───── Extracted material

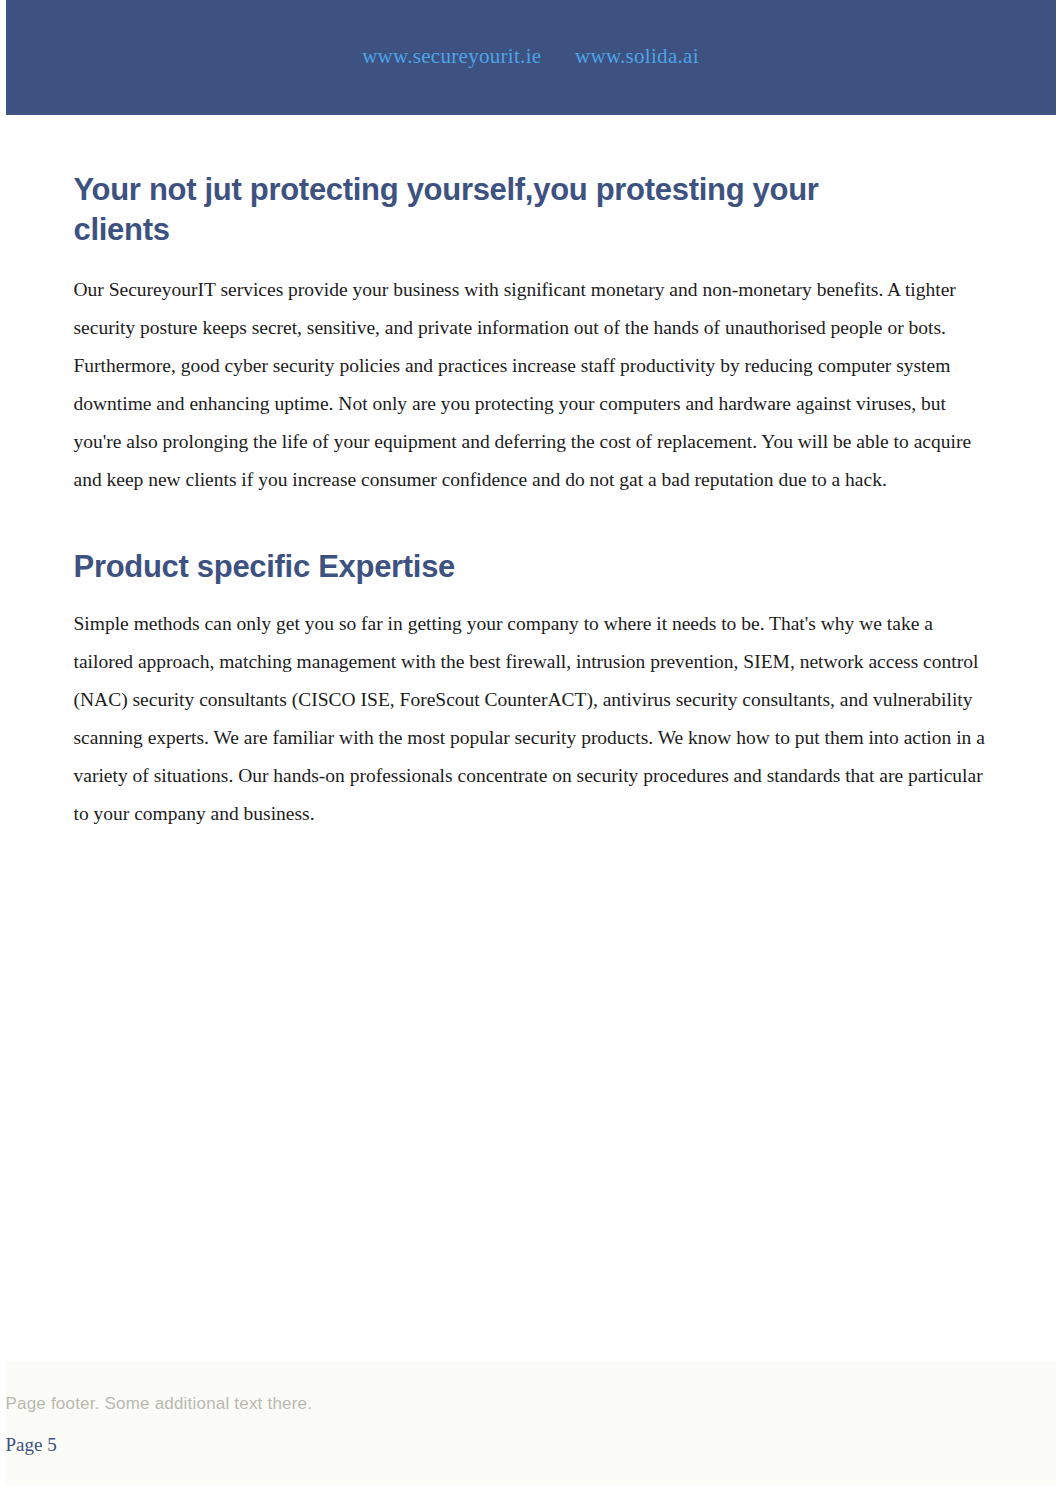www.secureyourit.ie www.solida.ai
Your not jut protecting yourself,you protesting your clients
Our SecureyourIT services provide your business with significant monetary and non-monetary benefits. A tighter security posture keeps secret, sensitive, and private information out of the hands of unauthorised people or bots. Furthermore, good cyber security policies and practices increase staff productivity by reducing computer system downtime and enhancing uptime. Not only are you protecting your computers and hardware against viruses, but you're also prolonging the life of your equipment and deferring the cost of replacement. You will be able to acquire and keep new clients if you increase consumer confidence and do not gat a bad reputation due to a hack.
Product specific Expertise
Simple methods can only get you so far in getting your company to where it needs to be. That's why we take a tailored approach, matching management with the best firewall, intrusion prevention, SIEM, network access control (NAC) security consultants (CISCO ISE, ForeScout CounterACT), antivirus security consultants, and vulnerability scanning experts. We are familiar with the most popular security products. We know how to put them into action in a variety of situations. Our hands-on professionals concentrate on security procedures and standards that are particular to your company and business.
Page footer. Some additional text there.
Page 5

──────────

* [Instructions for the task] Look through the entries above. Copy each line in which the string "Page" occurs.

* [Answer below]
Page footer. Some additional text there.
Page 5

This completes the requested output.